Safety and effectiveness of meropenem in infants with suspected or complicated intra-abdominal infections.

Publication Type
Journal Article
Year of Publication
Cohen-Wolkowiez, Michael; Poindexter, Brenda; Bidegain, Margarita; Weitkamp, Joern-Hendrik; Schelonka, Robert L; Randolph, David A; Ward, Robert M; Wade, Kelly; Valencia, Gloria; Burchfield, David; Arrieta, Antonio; Mehta, Varsha; Walsh, Michele; Kantak, Anand; Rasmussen, Maynard; Sullivan, Janice E; Finer, Neil; Rich, Wade; Brozanski, Beverly S; van den Anker, John; Blumer, Jeffrey; Laughon, Matthew; Watt, Kevin M; Kearns, Gregory L; Capparelli, Edmund V; Martz, Karen; Berezny, Katherine; Benjamin, Daniel K; Smith, P Brian; Meropenem Study Team
Clin Infect Dis
Date Published
2012 Dec
Anti-Bacterial Agents; Cohort Studies; Critical Illness; Female; Humans; Infant; Infant, Newborn; Intraabdominal Infections; Male; Meropenem; Thienamycins

BACKGROUND: Intra-abdominal infections are common in young infants and lead to significant morbidity and mortality. Meropenem is a broad-spectrum antimicrobial with excellent activity against pathogens associated with intra-abdominal infections. The purpose of this study was to determine the safety and effectiveness of meropenem in young infants with suspected or complicated intra-abdominal infections.

METHODS: Preterm and term infants <91 days of age with suspected or confirmed intra-abdominal infections hospitalized in 24 neonatal intensive care units were studied in an open-label, multiple-dose study.

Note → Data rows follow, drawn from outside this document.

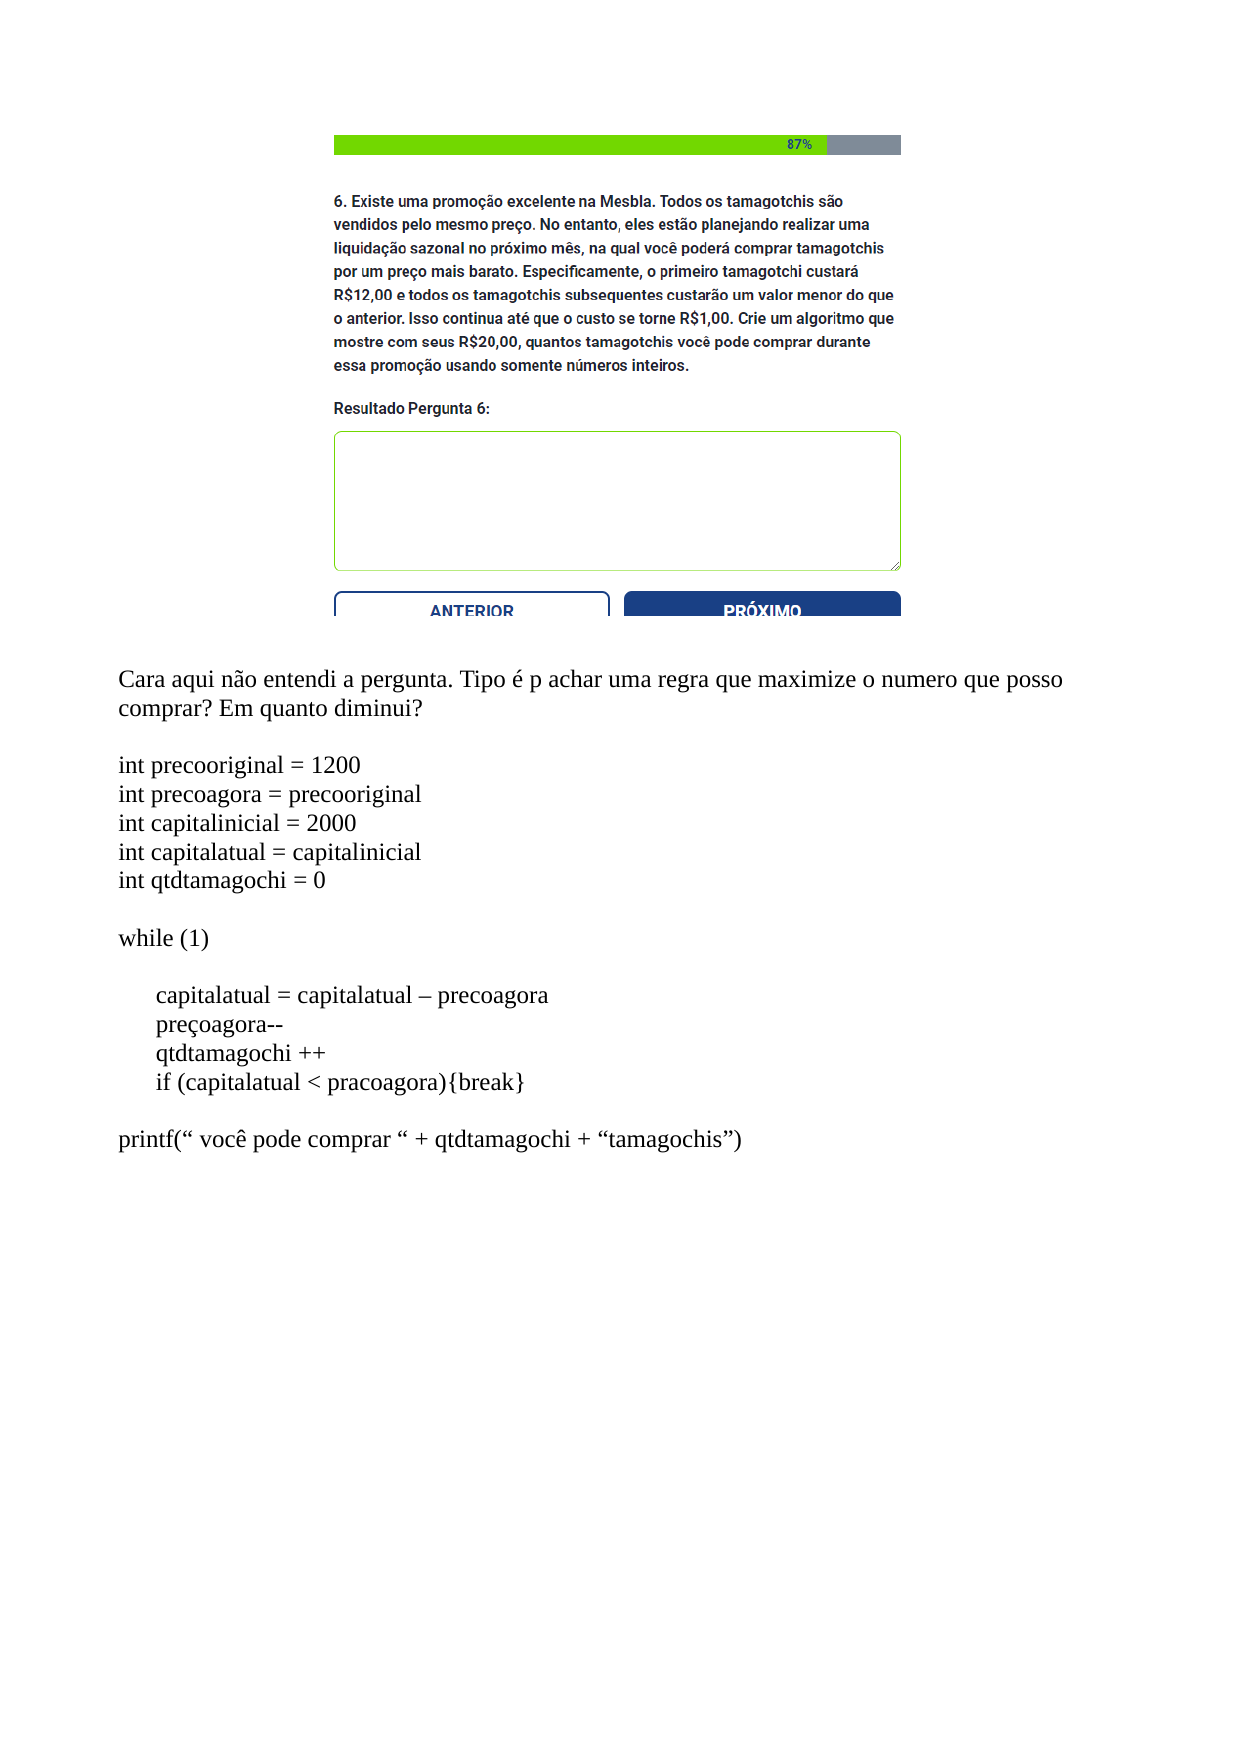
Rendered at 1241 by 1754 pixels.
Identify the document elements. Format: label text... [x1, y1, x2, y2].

text preçoagora-- [118, 1009, 1122, 1038]
text if (capitalatual < pracoagora){break} [118, 1067, 1122, 1096]
picture [320, 118, 920, 616]
text int capitalinicial = 2000 [118, 808, 1122, 837]
text capitalatual = capitalatual – precoagora [118, 981, 1122, 1009]
text int precooriginal = 1200 [118, 751, 1122, 779]
text int precoagora = precooriginal [118, 779, 1122, 808]
text Cara aqui não entendi a pergunta. Tipo é p achar uma regra que maximize o numero que posso comprar? Em quanto diminui? [118, 664, 1122, 722]
text printf(“ você pode comprar “ + qtdtamagochi + “tamagochis”) [118, 1124, 1122, 1153]
text while (1) [118, 923, 1122, 952]
text int qtdtamagochi = 0 [118, 866, 1122, 894]
text int capitalatual = capitalinicial [118, 837, 1122, 866]
text qtdtamagochi ++ [118, 1038, 1122, 1067]
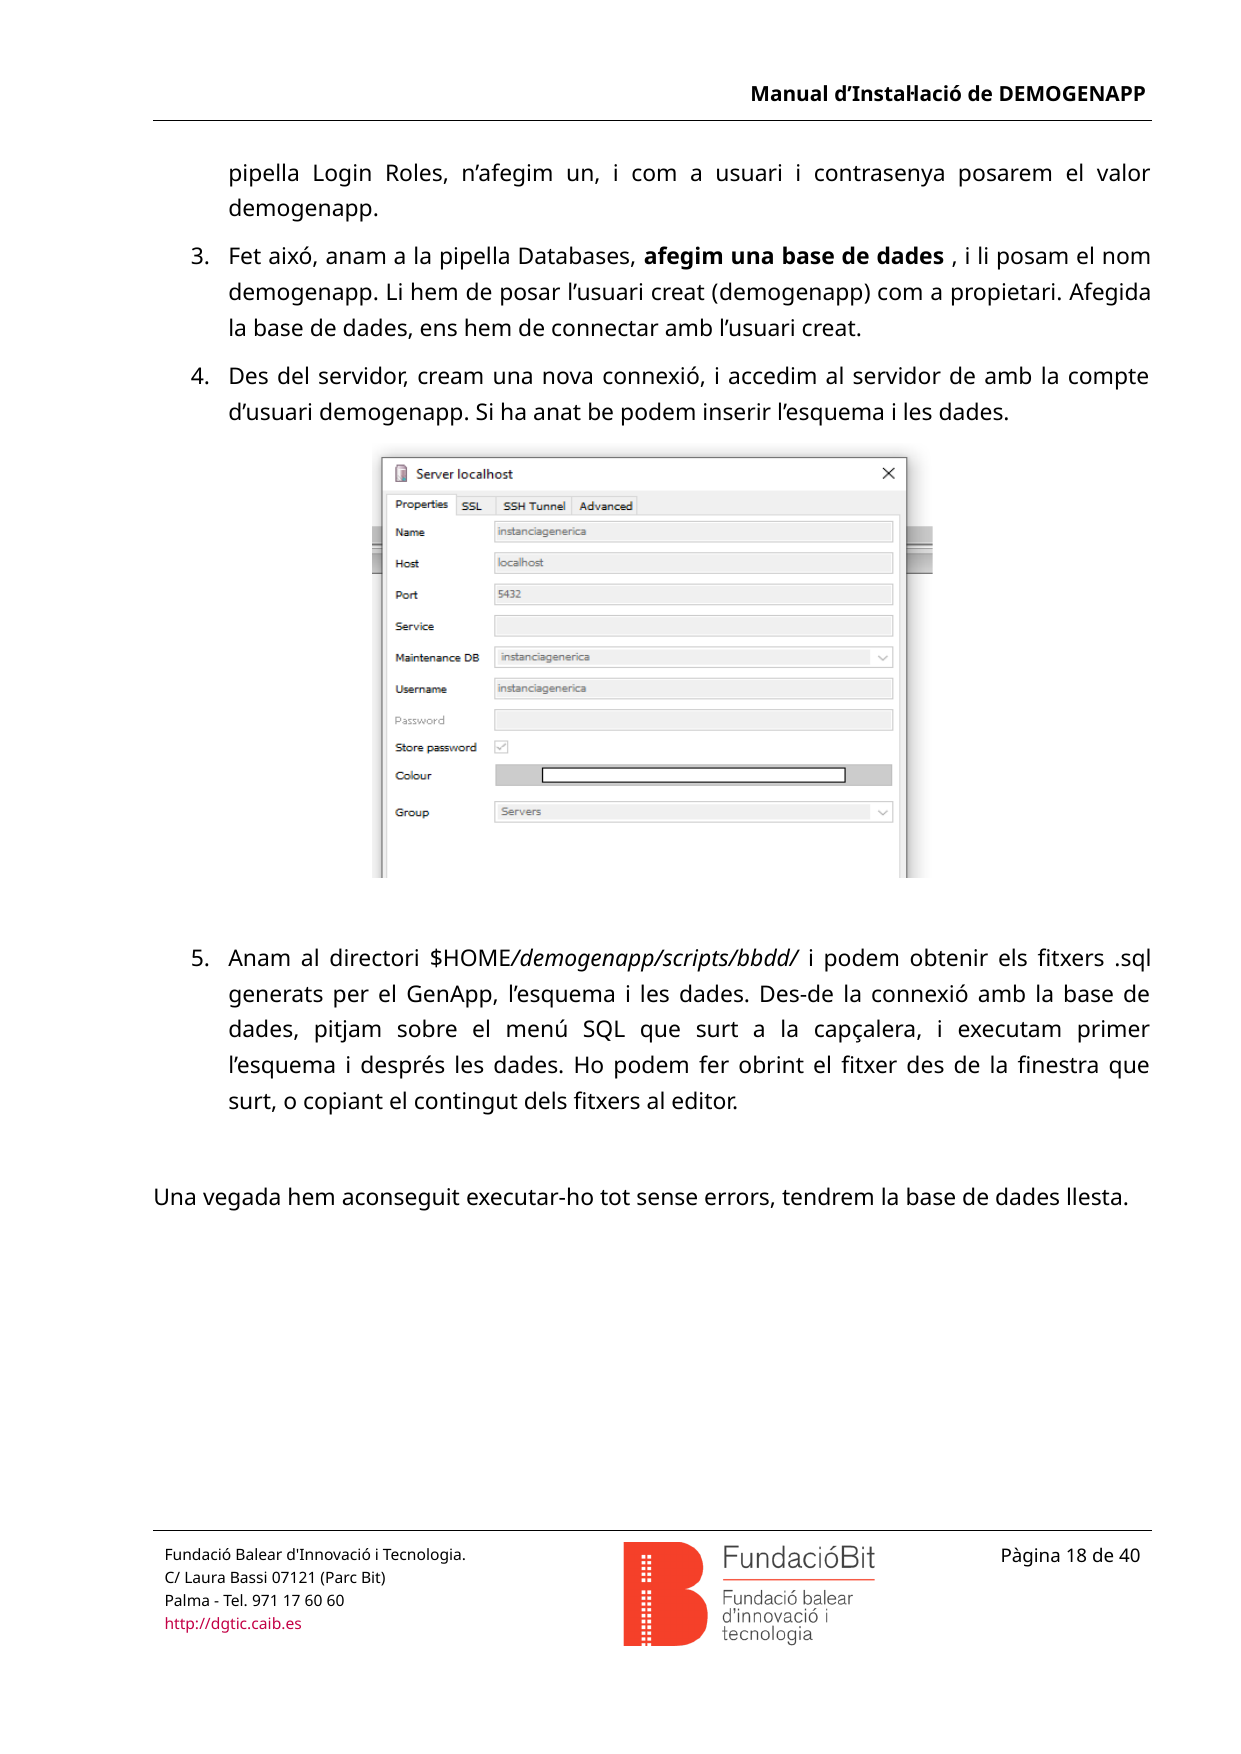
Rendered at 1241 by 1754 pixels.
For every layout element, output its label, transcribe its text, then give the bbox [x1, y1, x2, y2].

text Una vegada hem aconseguit executar-ho tot sense errors, tendrem la base de dades llesta. [153, 1181, 1152, 1212]
list Anam al directori $HOME/demogenapp/scripts/bbdd/ i podem obtenir els fitxers .sql generats per el GenApp, l’esquema i les dades. Des-de la connexió amb la base de dades, pitjam sobre el menú SQL que surt a la capçalera, i executam primer l’esquema i després les dades. Ho podem fer obrint el fitxer des de la finestra que surt, o copiant el contingut dels fitxers al editor. [191, 942, 1152, 1117]
list Des del servidor, cream una nova connexió, i accedim al servidor de amb la compte d’usuari demogenapp. Si ha anat be podem inserir l’esquema i les dades. [191, 360, 1152, 427]
list pipella Login Roles, n’afegim un, i com a usuari i contrasenya posarem el valor demogenapp. [191, 156, 1152, 224]
list Fet aixó, anam a la pipella Databases, afegim una base de dades , i li posam el nom demogenapp. Li hem de posar l’usuari creat (demogenapp) com a propietari. Afegida la base de dades, ens hem de connectar amb l’usuari creat. [191, 240, 1152, 343]
picture [372, 443, 933, 878]
picture [623, 1542, 875, 1646]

Adverse events and serious adverse events were collected through 3 and 30 days following the last meropenem dose, respectively. Effectiveness was assessed by 3 criteria: death, bacterial cultures, and presumptive clinical cure score.

RESULTS: Of 200 subjects enrolled in the study, 99 (50%) experienced an adverse event, and 34 (17%) had serious adverse events; no adverse events were probably or definitely related to meropenem. The most commonly reported adverse events were sepsis (6%), seizures (5%), elevated conjugated bilirubin (5%), and hypokalemia (5%). Only 2 of the serious adverse events were determined to be possibly related to meropenem (isolated ileal perforation and an episode of fungal sepsis). Effectiveness was evaluable in 192 (96%) subjects, and overall treatment success was 84%.

CONCLUSIONS: Meropenem was well tolerated in this cohort of critically ill infants, and the majority of infants treated with meropenem met the definition of therapeutic success.